A layer’s blending mode controls how its pixels combine with everything below it in the layer stack. The default is Normal — the layer simply draws on top at full opacity and doesn’t blend with anything below it. Switching to another blending mode makes layers blend in different ways — experiment to get unique-looking results.

Set the blending mode in two places: on each layer’s row in the Timeline, or in the dropdown on the Transform tab in the Properties Panel.

Plate currently ships 31 blending modes, grouped by what they do visually.

Normal — the layer draws on top with no interaction. Opacity controls how much it blends.

Dissolve — replaces semi-transparent pixels with a grainy pattern of fully opaque and fully transparent pixels. Translucent areas look like static.

Dancing Dissolve — same as Dissolve, but the grain re-seeds every frame so it flickers and animates automatically over time.

These modes can only darken what’s below — never brighten it.

Darken — keeps whichever of the two pixels is darker. White in this layer disappears; black stays.

Multiply — darkens the layer below using this layer’s colors. White acts transparent; black stays black; mid-tones tint and deepen.

Color Burn — like Multiply but with stronger contrast. Darker areas of this layer crush what’s beneath more aggressively.

Classic Color Burn — legacy version of Color Burn, kept for older project compatibility.

Linear Burn — darkens more than Multiply with a flatter tonal response. Good for deep shadow tinting.

Darker Color — like Darken, but compares the whole color at once instead of mixing pieces from each layer. Produces cleaner hues.

Mirror of the Darken family — these modes can only brighten.

Lighten — keeps whichever pixel is brighter. Black in this layer disappears; white stays.

Screen — the opposite of Multiply. Black acts transparent; white stays white; mid-tones brighten what’s beneath. The go-to for light wraps, glows, and lens flares.

Color Dodge — like Screen with stronger contrast. Bright areas push what’s beneath toward pure white. Great for specular highlights and rim light.

Classic Color Dodge — legacy version of Color Dodge.

Linear Dodge (Add) — straight additive brightening. Highlights blow out quickly. The classic mode for glows, fires, and pure-light looks.

Lighter Color — like Lighten, but compares the whole color instead of mixing pieces.

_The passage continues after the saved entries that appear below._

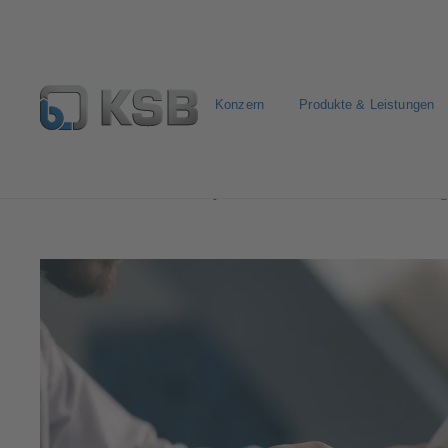
Konzern
Produkte & Leistungen
Investor Relations
Corporate Governance
Erklärun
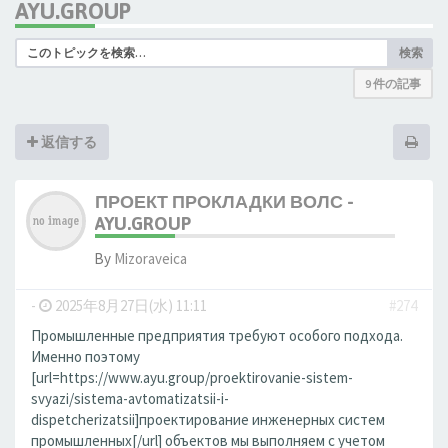
AYU.GROUP
検索
9 件の記事
返信する
ПРОЕКТ ПРОКЛАДКИ ВОЛС -
AYU.GROUP
By
Mizoraveica
-
2025年8月27日(水) 11:11
#274
Промышленные предприятия требуют особого подхода.
Именно поэтому
[url=https://www.ayu.group/proektirovanie-sistem-
svyazi/sistema-avtomatizatsii-i-
dispetcherizatsii]проектирование инженерных систем
промышленных[/url] объектов мы выполняем с учетом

Contrast modes darken the darks and brighten the lights. Mid-gray (50%) in this layer leaves the pixel below unchanged.

Overlay — multiplies darks, screens lights.

Soft Light — a gentler Overlay. Shifts lighting subtly without crushing blacks or blowing highlights.

Hard Light — same shape as Overlay but harsher. Spotlight-like punch.

Vivid Light — burns darks, dodges lights. Extreme — pushes everything toward saturated pure colors.

Linear Light — adds or subtracts brightness based on this layer. Vivid results without the clipping of Vivid Light.

Pin Light — only the brightest or darkest pixels of this layer pass through, based on a threshold. Useful for selective highlight or shadow tricks.

Hard Mix — posterizes the result to pure primary colors. Extreme and stylized.

These modes invert or cancel colors rather than just adjusting lightness.

Difference — subtracts one image from the other. Identical pixels turn black; divergent colors brighten toward white. Useful for aligning things or producing psychedelic color shifts.

Classic Difference — legacy version of Difference.

Exclusion — a softer Difference. Mid-gray inverts what’s below; white fully inverts; black leaves the layer alone.

Subtract — subtracts this layer’s brightness from the layer below. Darker and more predictable than Difference.

Divide — divides the layer below by this layer. Niche — occasionally used to remove color casts.

These modes swap one part of this layer’s color into the layer below while preserving the rest.

Hue — takes only the hue from this layer; keeps the layer below’s saturation and lightness. Recolors without touching tonal values.

Saturation — takes only the saturation. Boosts or desaturates the layer below based on this layer.

Color — takes hue and saturation, keeps the layer below’s lightness. The classic way to tint a photo — all detail preserved.

Luminosity — the opposite of Color. Takes only the lightness, keeping the layer below’s colors.